Görevler:
**a.** Verilen metinde "Vedat Balık 20 yaşında" sözleriyle başlayan paragrafı, ana bilgilerini koruyarak daha kısa biçimde yeniden yazınız.
**b.** Verilen metinden "800 TL maaş" sözlerinin geçtiği yerden başlayıp "diyerek oturuyor masaya." sözlerinden sonra durarak bu kısmı hiç değiştirmeden yazınız.

Verilen Metin:
☆ ☆ ☆ ☆ ☆

18 Mart 2015 16:18

Başka Varsa Anlatayım Abi

800 TL maaş ile günde 10-12 saat, toplamda 41 kişinin çalıştığı atölyenin kesimhane bölümünde çalışıyor, çıkan parçaları aşağı kata indiriyor. Sürekli ayakta çalıştığı için şikayetçi, "Belim tutuluyor, ayaklarım ağrıyor." diyor

Başka Varsa  Anlatayım Abi

Vedat Balık 20 yaşında genç bir işçi. 2 senedir İstanbul'da yaşıyor, daha önceleri memleketi Muş'taymış. Çalışmak için İstanbul'a gelen Vedat'la Esenler'in işçi mahallelerinden olan Namık Kemal'de bir kıraathanede görüşüyoruz. İçeri girer girmez; "Abi size çay ısmarlayacaktım ama cüzdanı evde unutmuşum." diyerek oturuyor masaya.

☆ ☆ ☆ ☆ ☆

Gösterilen Bilgiler:

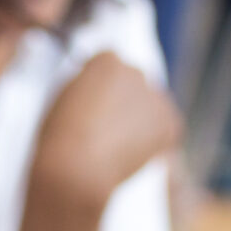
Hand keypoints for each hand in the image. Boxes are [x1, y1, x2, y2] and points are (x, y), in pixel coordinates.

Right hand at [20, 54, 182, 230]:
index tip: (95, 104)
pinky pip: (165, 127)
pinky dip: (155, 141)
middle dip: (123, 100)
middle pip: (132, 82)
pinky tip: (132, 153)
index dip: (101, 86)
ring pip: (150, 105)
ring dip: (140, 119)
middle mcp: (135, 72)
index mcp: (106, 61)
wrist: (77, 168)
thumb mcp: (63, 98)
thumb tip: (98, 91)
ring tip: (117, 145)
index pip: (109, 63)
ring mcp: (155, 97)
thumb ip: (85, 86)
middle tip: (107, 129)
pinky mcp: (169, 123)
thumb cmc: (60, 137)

☆ ☆ ☆ ☆ ☆

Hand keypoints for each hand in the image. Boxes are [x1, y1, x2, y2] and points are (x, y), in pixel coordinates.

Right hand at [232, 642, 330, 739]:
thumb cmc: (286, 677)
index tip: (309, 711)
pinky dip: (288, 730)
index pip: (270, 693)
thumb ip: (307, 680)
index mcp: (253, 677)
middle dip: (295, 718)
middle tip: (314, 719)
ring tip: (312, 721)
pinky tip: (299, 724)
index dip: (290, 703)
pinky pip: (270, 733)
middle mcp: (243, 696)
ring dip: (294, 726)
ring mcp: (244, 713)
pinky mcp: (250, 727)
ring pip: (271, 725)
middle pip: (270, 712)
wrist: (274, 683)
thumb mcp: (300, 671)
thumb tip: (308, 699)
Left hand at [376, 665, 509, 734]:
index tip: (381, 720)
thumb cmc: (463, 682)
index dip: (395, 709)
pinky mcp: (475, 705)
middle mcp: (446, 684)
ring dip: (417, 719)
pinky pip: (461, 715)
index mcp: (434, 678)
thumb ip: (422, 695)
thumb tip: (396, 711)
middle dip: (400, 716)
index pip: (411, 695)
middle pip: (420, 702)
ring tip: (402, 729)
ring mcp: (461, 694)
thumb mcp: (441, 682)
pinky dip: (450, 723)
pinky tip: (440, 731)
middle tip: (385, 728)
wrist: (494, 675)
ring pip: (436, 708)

☆ ☆ ☆ ☆ ☆

Görev Çözümleri:
**a.** Memleketi Muş olan 20 yaşındaki işçi Vedat Balık, iki yıldır çalışmak için geldiği İstanbul'da yaşıyor. Onunla Esenler'deki Namık Kemal Mahallesi'nde bir kıraathanede görüşülüyor; masaya otururken çay ısmarlayacağını ama cüzdanını evde unuttuğunu söylüyor.

**b.**
800 TL maaş ile günde 10-12 saat, toplamda 41 kişinin çalıştığı atölyenin kesimhane bölümünde çalışıyor, çıkan parçaları aşağı kata indiriyor. Sürekli ayakta çalıştığı için şikayetçi, "Belim tutuluyor, ayaklarım ağrıyor." diyor

Başka Varsa  Anlatayım Abi

Vedat Balık 20 yaşında genç bir işçi. 2 senedir İstanbul'da yaşıyor, daha önceleri memleketi Muş'taymış. Çalışmak için İstanbul'a gelen Vedat'la Esenler'in işçi mahallelerinden olan Namık Kemal'de bir kıraathanede görüşüyoruz. İçeri girer girmez; "Abi size çay ısmarlayacaktım ama cüzdanı evde unutmuşum." diyerek oturuyor masaya.